EASILY AMUSED. Funniest complaint about comments-box fluctuations I’ve seen.
Shea also asks about favorite books (not “best,” but favorite). Here are mine. You will notice a distinct skew away from “best,” but not, I think, entirely leaving that high ground. In order of how fast I call them to mind.
Peter S. Beagle, The Last Unicorn
William Shakespeare, Hamlet, Henry IV 1 & 2, and, like, pretty much everything else. Someday I’ll get it together to post my paper on Shakespeare’s “tragic sidekicks.” If I had to name five, and only five, other Shax. plays, I think I’d go with Lear, Richard II, Love’s Labour’s Lost, Macbeth, and Midsummer Night’s Dream. Maybe. Argh, maybe later this week I’ll try to post on why these plays in particular.
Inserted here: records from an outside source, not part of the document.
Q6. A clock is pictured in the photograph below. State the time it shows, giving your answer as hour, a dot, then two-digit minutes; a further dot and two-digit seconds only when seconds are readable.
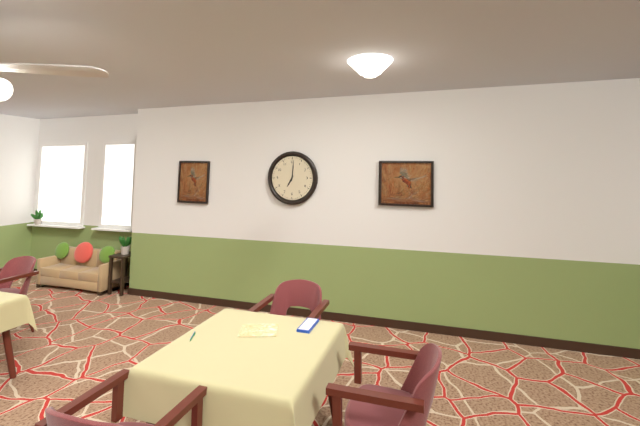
7.01
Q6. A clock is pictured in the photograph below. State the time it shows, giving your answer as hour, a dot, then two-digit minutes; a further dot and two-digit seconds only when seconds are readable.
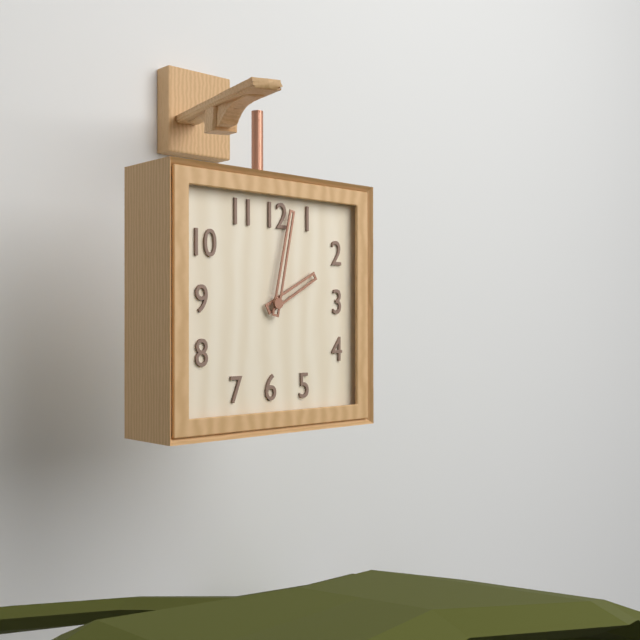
2.02
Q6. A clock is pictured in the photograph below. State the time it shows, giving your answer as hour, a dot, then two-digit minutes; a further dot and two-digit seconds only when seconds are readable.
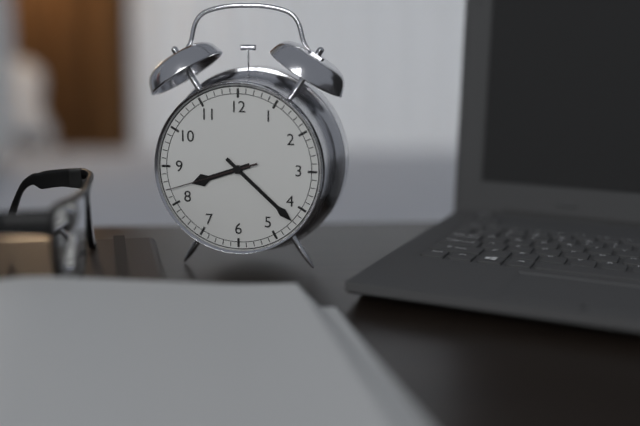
8.22.42
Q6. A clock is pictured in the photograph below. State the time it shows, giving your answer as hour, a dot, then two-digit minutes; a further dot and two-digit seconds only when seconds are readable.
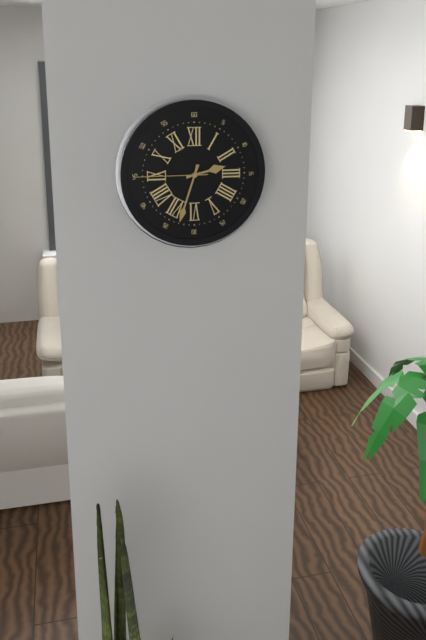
2.33.45
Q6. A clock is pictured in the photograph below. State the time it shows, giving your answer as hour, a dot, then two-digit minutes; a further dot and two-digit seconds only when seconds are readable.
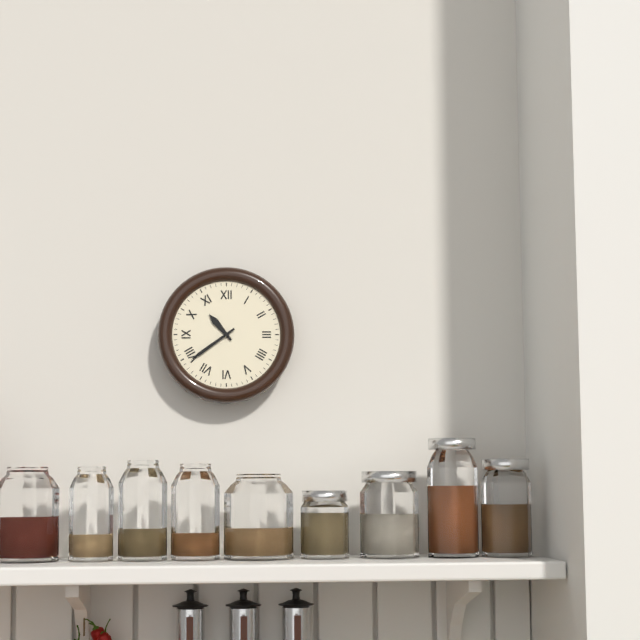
10.39
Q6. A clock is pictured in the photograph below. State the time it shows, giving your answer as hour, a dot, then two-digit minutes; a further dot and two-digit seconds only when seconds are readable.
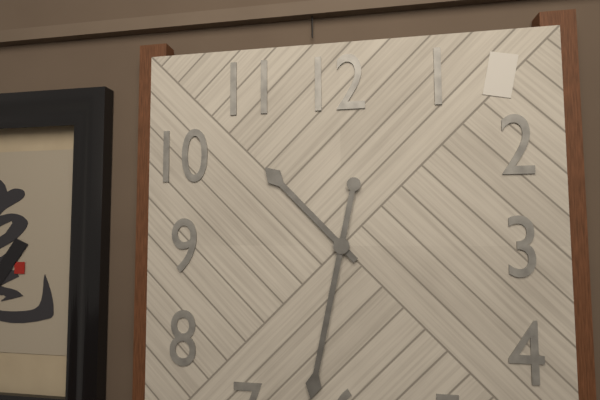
10.32
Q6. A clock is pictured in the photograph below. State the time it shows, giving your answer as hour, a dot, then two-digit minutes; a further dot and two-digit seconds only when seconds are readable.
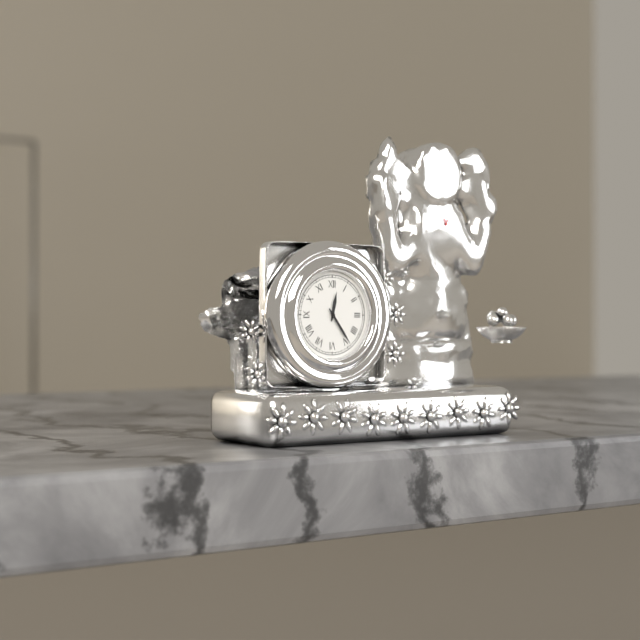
12.24
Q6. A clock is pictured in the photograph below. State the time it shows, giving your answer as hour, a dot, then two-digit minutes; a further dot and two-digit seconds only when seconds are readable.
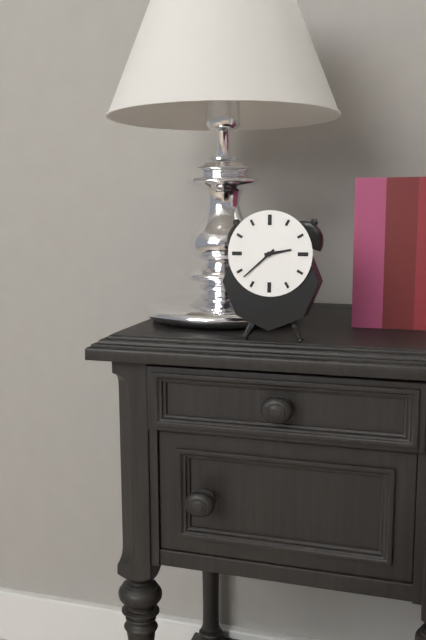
2.38
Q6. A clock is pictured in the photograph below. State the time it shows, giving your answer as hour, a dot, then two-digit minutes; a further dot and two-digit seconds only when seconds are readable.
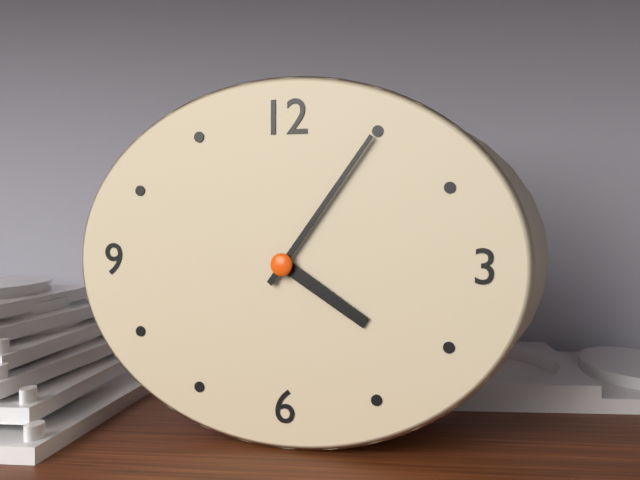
4.06
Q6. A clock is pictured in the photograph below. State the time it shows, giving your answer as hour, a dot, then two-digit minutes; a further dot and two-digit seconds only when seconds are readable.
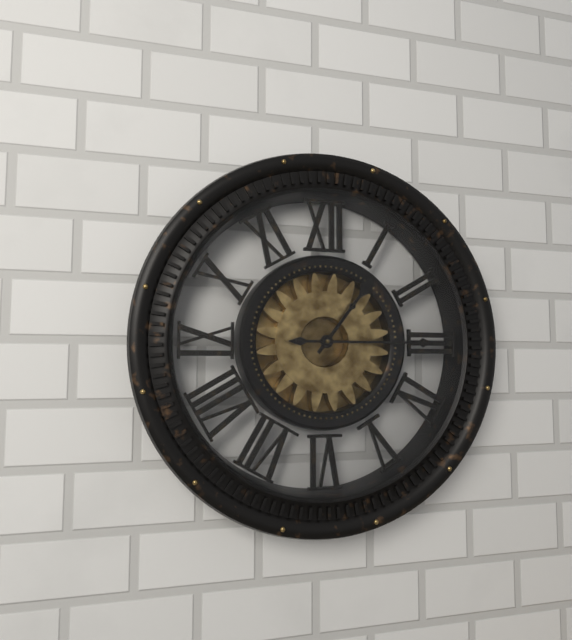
1.15
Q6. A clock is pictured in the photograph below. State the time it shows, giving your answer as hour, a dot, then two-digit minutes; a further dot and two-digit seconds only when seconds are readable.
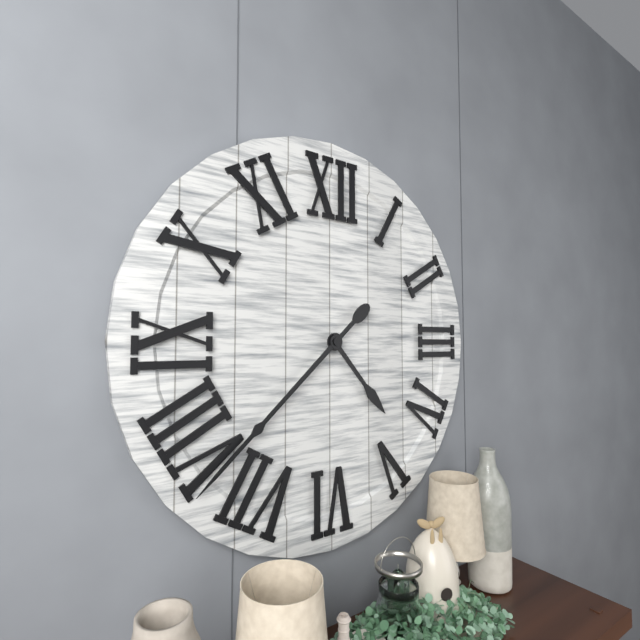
4.38
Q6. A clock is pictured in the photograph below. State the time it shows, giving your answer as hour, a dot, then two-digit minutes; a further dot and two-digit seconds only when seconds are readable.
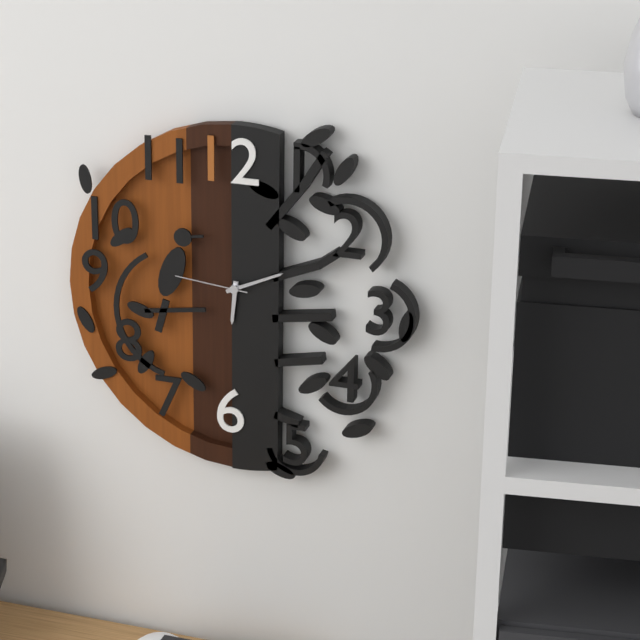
6.11.46
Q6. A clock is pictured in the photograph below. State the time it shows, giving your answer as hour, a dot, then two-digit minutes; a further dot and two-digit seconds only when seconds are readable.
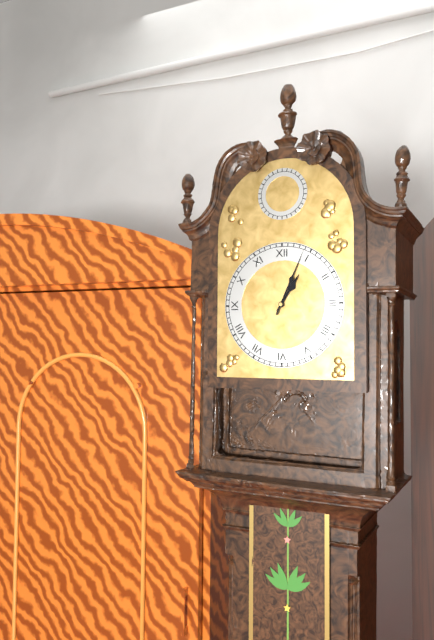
1.04
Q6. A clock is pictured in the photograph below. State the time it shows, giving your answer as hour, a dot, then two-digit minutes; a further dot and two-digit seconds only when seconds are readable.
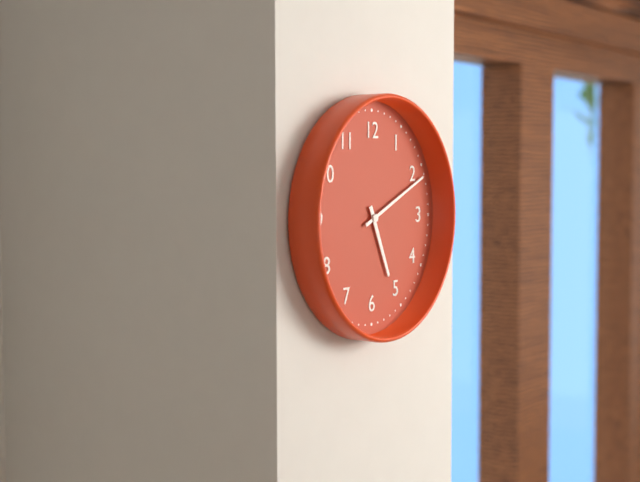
5.11
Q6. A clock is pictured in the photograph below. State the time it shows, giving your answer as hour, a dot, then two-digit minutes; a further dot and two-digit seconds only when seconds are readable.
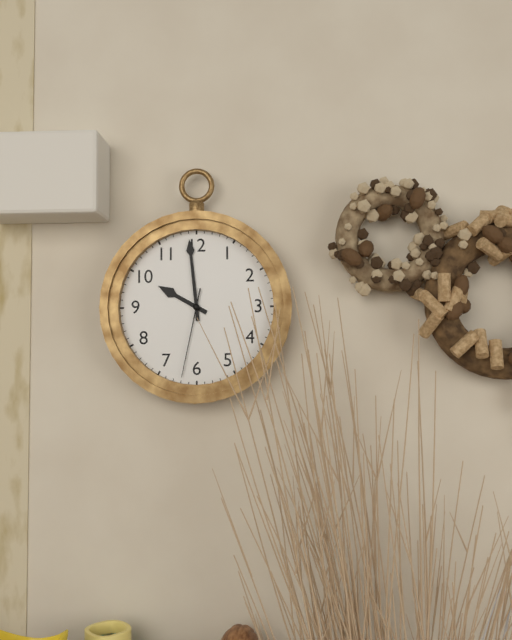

Diana Wynne Jones, Dogsbody
Michael de Larrabeiti, The Borribles and The Borribles Go for Broke
GK Chesterton, St. Francis of Assisi and The Dumb Ox: St. Thomas Aquinas, in that order (remind me to tell you about the Hamlet/Francis parallel)
Ottfried Preussler, The Satanic Mill
John Milton, Paradise Lost
Friedrich Nietzsche, The Genealogy of Morals (esp. in Francis Golffing’s translation) and maybe Beyond Good and Evil
Oh! and how could I forget Stephen Fry, The Liar?
Or Donna Tartt, The Secret History?
Honorable mentions (books that strongly influenced me but that aren’t really “favorites”): Caryl Churchill, The Skriker
Edward Hale, The Man Without a Country
Nietzsche, Thus Spoke Zarathustra
Fyodor Dostoyevsky, The Brothers Karamazov
Allan Bloom, The Closing of the American Mind (bet you weren’t expecting that one!)
Walker Percy, Lost in the Cosmos: The Last Self-Help Book
That’s not counting all the supposedly non-literary influences like Alfred Hitchcock, though….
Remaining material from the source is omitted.